Князь Курбский, как владелец Ковеля, был буквально принужден вести малые войны с соседями-шляхтичами, как католиками, так и православными. Увы, я не преувеличиваю. Историки обнаружили в польских архивах документы о десятках «междусобойчиков» с участием Андрея Ярославского, как именовал себя Курбский в изгнании. Май 1566 г. – вооруженные столкновения с частной армией Александра Федоровича Чарторыйского. В августе того же года – конфликт с владельцами местечек Донневичи и Михилевичи. Ноябрь 1567 г. – стычки с вооруженной челядью семейства сендомирского каштеляна Станислава Матеевского. В конце 1569 г. – боестолкновения с частной армией Матвея Рудомина, много убитых и раненых. В августе 1570 г. «малая война» (по выражению историка И. Ауэрбаха) с князем Андреем Вишневецким за передел границ имений. Вооруженные пограничные столкновения между дружинниками Курбского и частной армией Вишневецкого происходили в феврале 1572 г., в августе 1575 г.

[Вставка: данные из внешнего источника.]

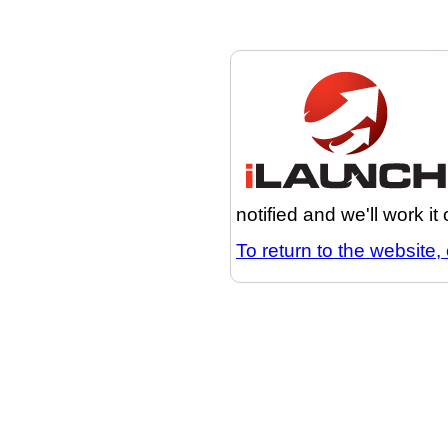
notified and we'll work it
To return to the website, 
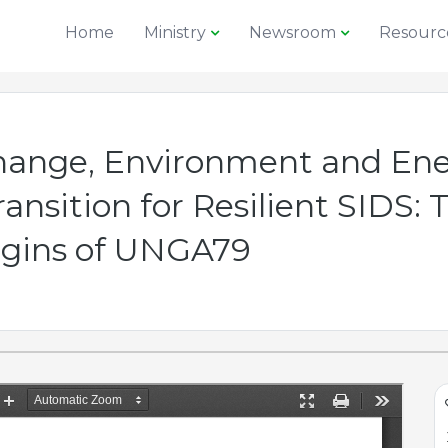
Home
Ministry
Newsroom
Resourc
Change, Environment and Ene
nsition for Resilient SIDS: T
rgins of UNGA79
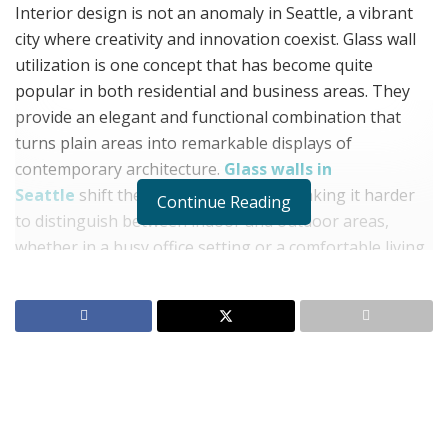
Interior design is not an anomaly in Seattle, a vibrant
city where creativity and innovation coexist. Glass wall
utilization is one concept that has become quite
popular in both residential and business areas. They
provide an elegant and functional combination that
turns plain areas into remarkable displays of
contemporary architecture.
Glass walls in
Seattle
shift the dynamics of space, making it harder
Continue Reading
to distinguish between indoor and outdoor areas,
whether in a busy office setting or a comfortable living
room. The knowledgeable staff at Roxy Glass will walk
you through the advantages, choices, and professional
solutions for installing and maintaining glass walls
since they are aware of the transformational power of
glass walls.
Benefits of Glass Walls Seattle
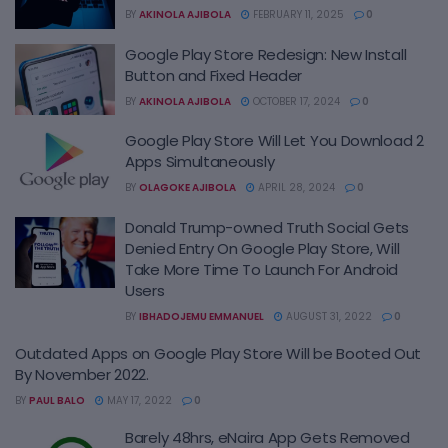
BY
AKINOLA AJIBOLA
FEBRUARY 11, 2025
0
Google Play Store Redesign: New Install
Button and Fixed Header
BY
AKINOLA AJIBOLA
OCTOBER 17, 2024
0
Google Play Store Will Let You Download 2
Apps Simultaneously
BY
OLAGOKE AJIBOLA
APRIL 28, 2024
0
Donald Trump-owned Truth Social Gets
Denied Entry On Google Play Store, Will
Take More Time To Launch For Android
Users
BY
IBHADOJEMU EMMANUEL
AUGUST 31, 2022
0
Outdated Apps on Google Play Store Will be Booted Out
By November 2022.
BY
PAUL BALO
MAY 17, 2022
0
Barely 48hrs, eNaira App Gets Removed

Тут стоит заметить, что в те годы клан Вишневецких хотя и слыл оплотом православия, но действовал не хуже разбойников с большой дороги. Что им какой-то князь Курбский. Вот, к примеру, в конце XVI века семейство Вишневецких захватило довольно большие территории вдоль обоих берегов реки Сули в Заднепровье. В 1590 г. польский сейм признал законными приобретения Вишневецких, но московское правительство часть земель считало своими. Между Польшей и Россией был «вечный» мир, но Вишневецкий плевал равно как на Краков, так и на Москву, продолжая захват спорных земель. На Северщине из-за городков Прилуки и Сиетино началась полномасштабная война. Московское правительство утверждало, что эти городки издавна «тянули» к Чернигову и что «Вишневецкие воровством своим в нашем господарстве в Северской земли Прилуцкое и Сиетино городище освоивают». В конце концов в 1603 г. Борис Годунов велел сжечь спорные городки. Люди Вишневецкого оказали сопротивление и понесли большие потери.

Понятно, что сведения Андрея Курбского как о языке, так и о жизни «по понятиям» в Малой Руси конца XVI века как кость в горле у украинских националистов, и сейчас о нем на Украине приказано молчать.

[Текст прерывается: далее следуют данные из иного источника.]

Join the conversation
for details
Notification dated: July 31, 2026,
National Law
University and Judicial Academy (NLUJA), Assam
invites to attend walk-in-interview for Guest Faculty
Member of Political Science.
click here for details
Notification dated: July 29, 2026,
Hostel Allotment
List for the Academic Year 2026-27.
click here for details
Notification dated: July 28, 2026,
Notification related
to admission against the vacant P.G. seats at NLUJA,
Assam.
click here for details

В 1977 г. во Львове на улице Подвальной близ Пороховой башни был сооружен большой памятник «украинскому первопечатнику Ивану Федорову». И во Львове же открыт Музей старинной украинской книги им. Ивана Федорова.

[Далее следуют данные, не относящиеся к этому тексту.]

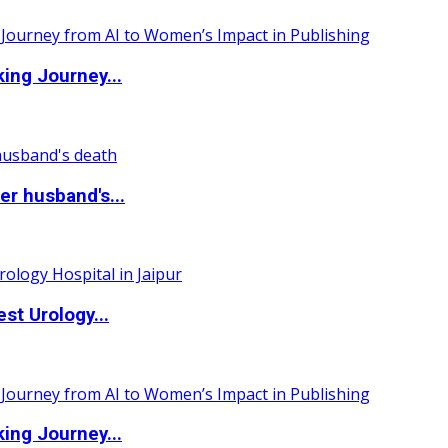
ing Journey...
r husband's...
st Urology...
ing Journey...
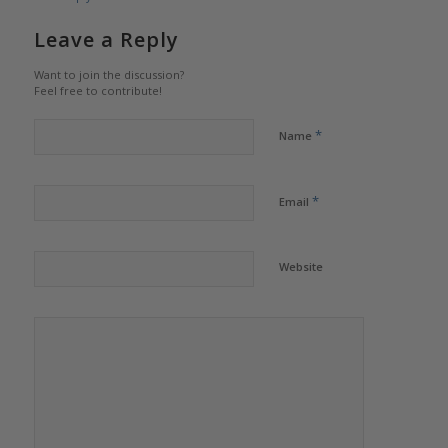
Leave a Reply
Want to join the discussion?
Feel free to contribute!
*
Name
*
Email
Website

Так, может, Широкорад ошибается – был великий и могучий украинский язык, раз на нем издавал книги еще в XVI веке великий украинский первопечатник?

Только вот почему в Москве на Охотном ряду с 1909 г. тоже стоит памятник первопечатнику Ивану Федорову? Они что, однофамильцы или родственники?

Увы, это был один человек, и печатал он книги только на одном языке. Догадайтесь с трех раз, на каком?

В 1566 г. из Москвы в Литву уехал знаменитый «первопечатник» Иван Федоров. Он приезжает в Западную Белоруссию и на Западную Украину и начинает печатать русским шрифтом те же книги, что и печатал в Москве. Тот же русский шрифт, тот же русский язык – не знал бедный Федоров, что в Заблудове и Львове уже кончался второй этап белоруссизации и украинизации.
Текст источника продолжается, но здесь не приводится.